The findings from this study on high availability and low economic access corroborate with some studies done in other parts of the country. A qualitative study conducted in Kaduna, Nigeria reported that access to RHS was low.30 Another study in Enugu Nigeria reported high geographic access but low financial access 58.4 and 50.5% respectively among respondents.16 This is also in tandem with a similar study in Nigeria which reported that 53.9% of the urban respondents and 35.1% of the rural respondents had geographic access.31 They agreed that the distance between their house and the places of procurement of contraceptives was about a walking distance. Although geographic access is lower than what was found in this study, it was higher in urban than in rural. These findings also corroborate a similar study in Myanmar which reported geographical accessibility was high (79.3%), and financial accessibility was low (19.1%) resulting in low overall accessibility (34.5%) to RH services.32

Several factors were shown to influence the utilization of and access to RHS among adolescents in urban and rural communities in this study. The level of education completed was predictive of the utilization of RHS in both urban and rural communities.

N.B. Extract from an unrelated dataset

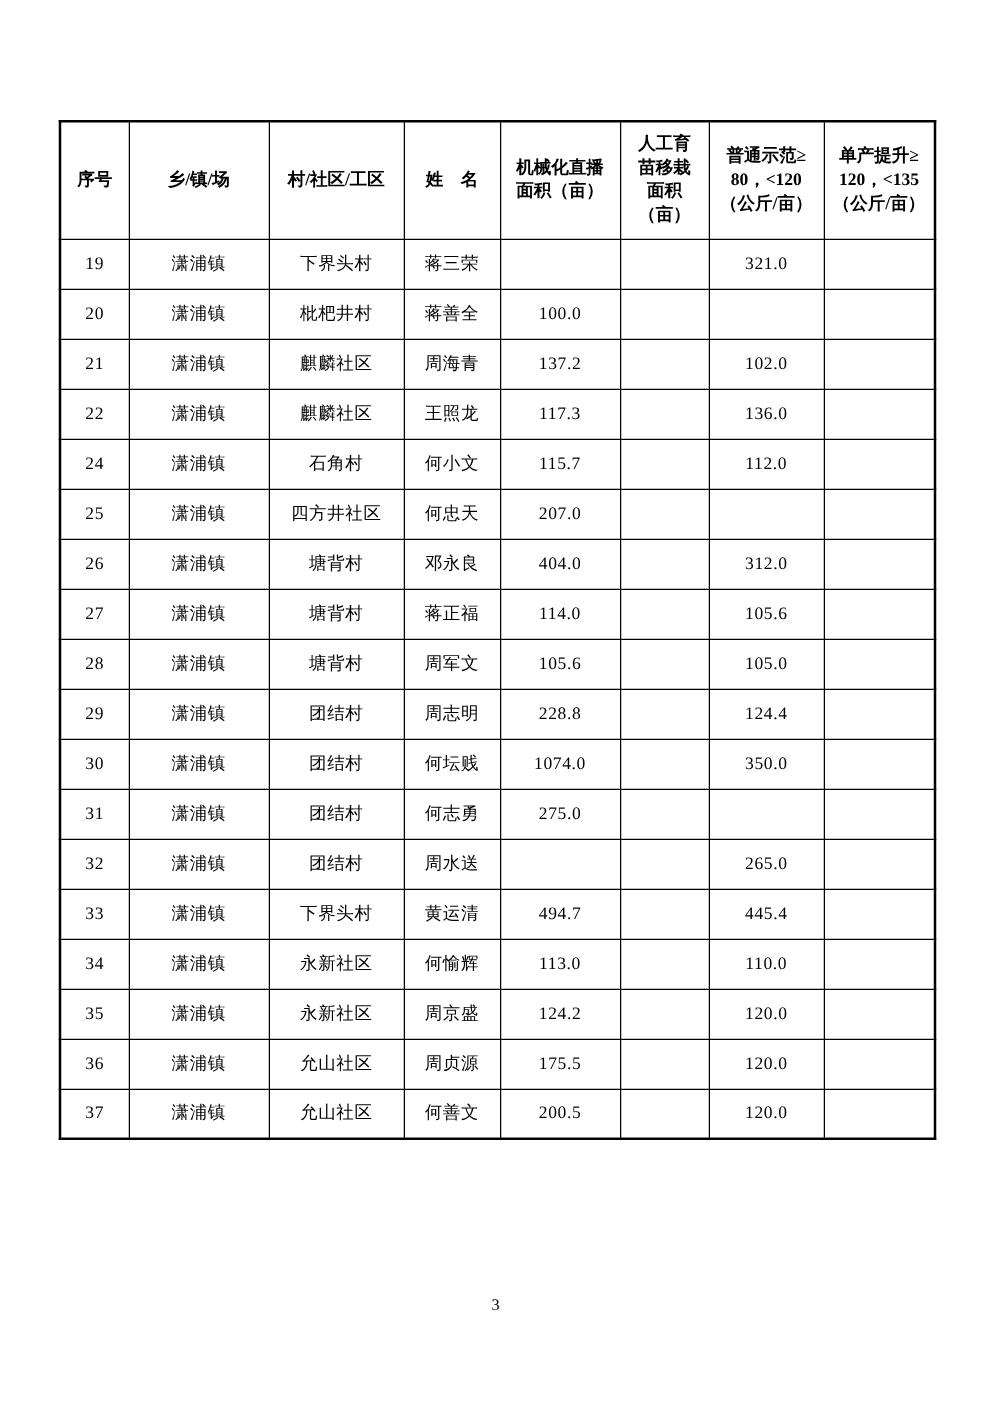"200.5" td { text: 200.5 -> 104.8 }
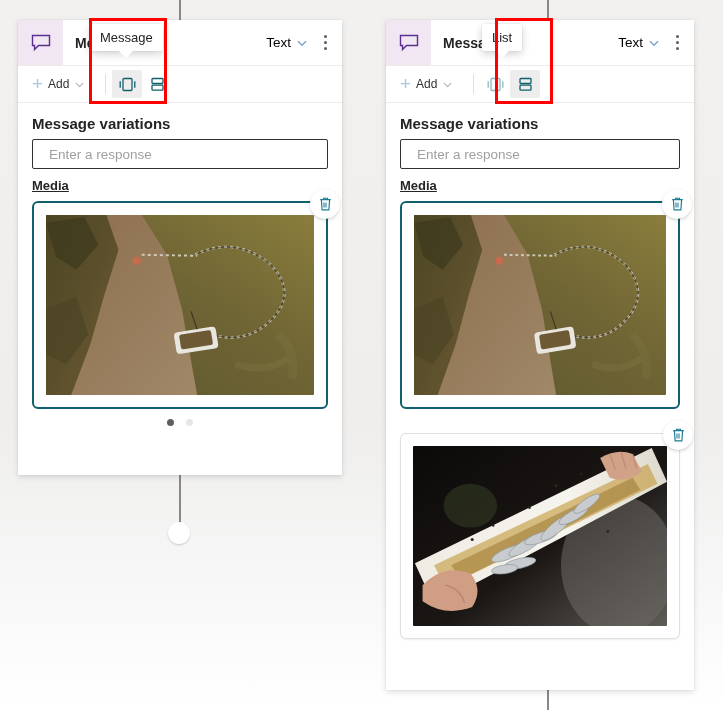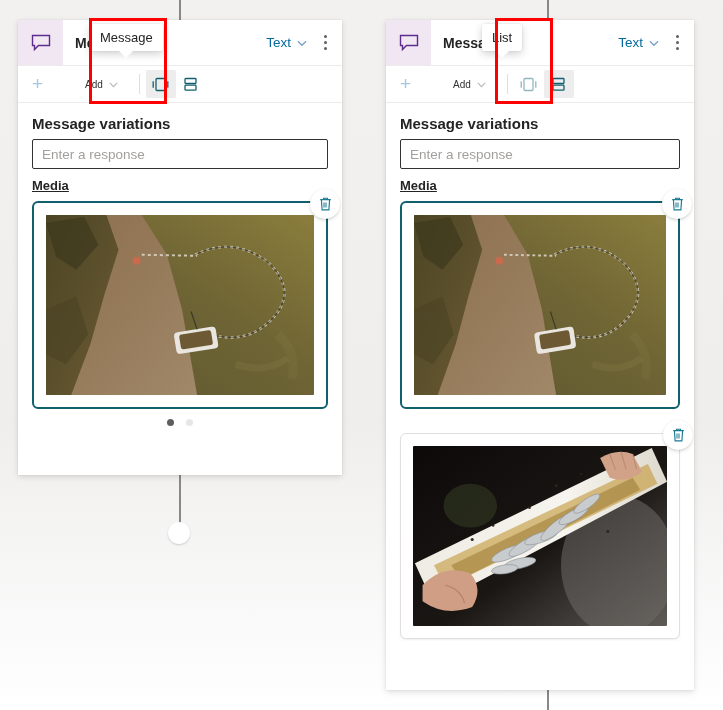"Text" .type-label { color: #0369a1 -> #000000 }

Of the sexually active respondents, about three-fifths are urban respondents and two-fifths are rural respondents. This is similar to a study done among rural and urban unmarried in-school Adolescents in Osun State, Nigeria where almost three-fifths of the urban respondents and more than two-fifths of the rural respondents were sexually active.31 In addition, those who agreed that condoms can prevent STIs were 12.7 times more likely to utilize RHS among the respondents in rural communities.

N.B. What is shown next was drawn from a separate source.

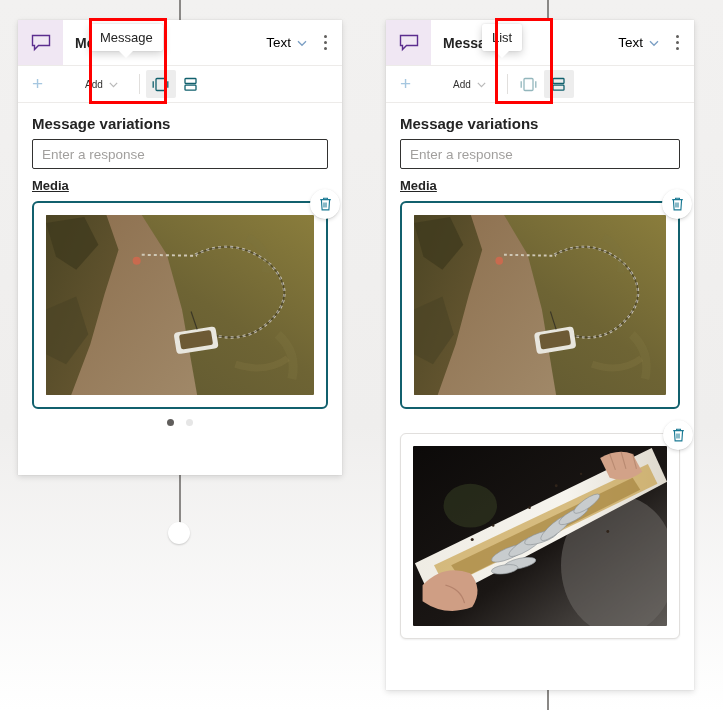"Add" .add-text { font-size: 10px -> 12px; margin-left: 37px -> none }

These findings on factors influencing utilization also corroborate with some Nigerian studies16,31,33 done in Osun State Nigeria which reported that age and sex were significant predictors of utilization of contraceptives for urban and rural adolescents,31 and Ogun State Nigeria, which reported a significant gender difference in utilization of reproductive health services among undergraduates.33 Also, Odo et al16 in Enugu State Nigeria reported that gender, age, education, income, and living status were predictors of utilisation of RHS.16 These findings are also in tandem with similar studies in Ethiopia,1,19,22 which showed that factors associated with the utilization of sexual and reproductive health services were age from 15 to 19 years (AOR=0.36; 95% CI: 0.17, 0.76),19 and Kenya.34 Therefore, intervention to target improvement in access to and utilization of reproductive health services among adolescents needs to be age and gender appropriate.

Conclusion

In conclusion, this study revealed that utilization of RHS among adolescents was low, especially among those in rural communities. About one in four adolescents in urban communities utilize RHS whereas in rural it was about one in five. Therefore, utilization of RHS among adolescents in rural and urban communities is low especially in rural communities.
Access to RHS is mostly available at 97% and 96% in both urban and rural communities respectively. Access in terms of affordability (economic), only about 3 in 10 adolescents in urban communities have economic access to RHS, this is worse among adolescents in rural where only about 3 in 100 have access (economic/affordability) to RHS.

Recommendation

Access and utilisation of reproductive health services is very low across rural and urban regions however, it is remarkably lower in the rural areas. To bridge this gap, governments in Rivers State and elsewhere and stakeholders must begin to redirect our efforts to target rural areas in an attempt to improve access to information on RHS among the rural and urban adolescent populace, to improve utilization and access to RHS. By ensuring that adolescents especially in rural areas have access to quality education in the Spirit of equity and fairness.